| Exercise directions |
Print the first line of the records below and every line after it, up to and including the line with "67, 207, 214]". Print nothing else.

| Excerpted data |
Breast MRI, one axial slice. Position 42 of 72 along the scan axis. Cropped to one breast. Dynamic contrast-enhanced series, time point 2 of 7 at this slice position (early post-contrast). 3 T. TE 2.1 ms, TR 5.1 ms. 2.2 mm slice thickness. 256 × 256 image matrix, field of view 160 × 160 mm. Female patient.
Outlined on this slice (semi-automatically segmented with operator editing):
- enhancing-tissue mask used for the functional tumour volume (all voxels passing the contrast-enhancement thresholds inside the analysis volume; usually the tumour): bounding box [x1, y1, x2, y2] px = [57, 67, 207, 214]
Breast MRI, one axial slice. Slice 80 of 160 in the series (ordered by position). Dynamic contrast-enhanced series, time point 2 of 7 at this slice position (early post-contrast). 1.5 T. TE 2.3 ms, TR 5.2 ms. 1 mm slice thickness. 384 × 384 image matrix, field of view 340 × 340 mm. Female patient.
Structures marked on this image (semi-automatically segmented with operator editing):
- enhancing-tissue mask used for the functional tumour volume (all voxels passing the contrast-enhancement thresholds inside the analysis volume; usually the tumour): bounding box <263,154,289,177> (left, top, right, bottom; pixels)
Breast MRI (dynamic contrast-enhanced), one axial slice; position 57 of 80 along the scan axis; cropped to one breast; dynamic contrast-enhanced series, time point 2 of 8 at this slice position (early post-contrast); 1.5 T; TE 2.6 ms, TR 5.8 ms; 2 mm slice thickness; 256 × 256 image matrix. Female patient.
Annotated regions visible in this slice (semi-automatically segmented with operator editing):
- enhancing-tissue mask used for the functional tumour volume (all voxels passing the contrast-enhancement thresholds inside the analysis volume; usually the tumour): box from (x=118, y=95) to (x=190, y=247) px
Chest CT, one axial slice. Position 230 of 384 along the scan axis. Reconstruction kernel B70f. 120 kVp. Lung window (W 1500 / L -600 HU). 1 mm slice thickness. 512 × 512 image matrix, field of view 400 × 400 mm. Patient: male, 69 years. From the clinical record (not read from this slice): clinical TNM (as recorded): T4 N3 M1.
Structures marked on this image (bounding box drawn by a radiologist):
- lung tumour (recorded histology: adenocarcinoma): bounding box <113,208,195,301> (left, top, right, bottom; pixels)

| Output of the exercise |
Breast MRI, one axial slice. Position 42 of 72 along the scan axis. Cropped to one breast. Dynamic contrast-enhanced series, time point 2 of 7 at this slice position (early post-contrast). 3 T. TE 2.1 ms, TR 5.1 ms. 2.2 mm slice thickness. 256 × 256 image matrix, field of view 160 × 160 mm. Female patient.
Outlined on this slice (semi-automatically segmented with operator editing):
- enhancing-tissue mask used for the functional tumour volume (all voxels passing the contrast-enhancement thresholds inside the analysis volume; usually the tumour): bounding box [x1, y1, x2, y2] px = [57, 67, 207, 214]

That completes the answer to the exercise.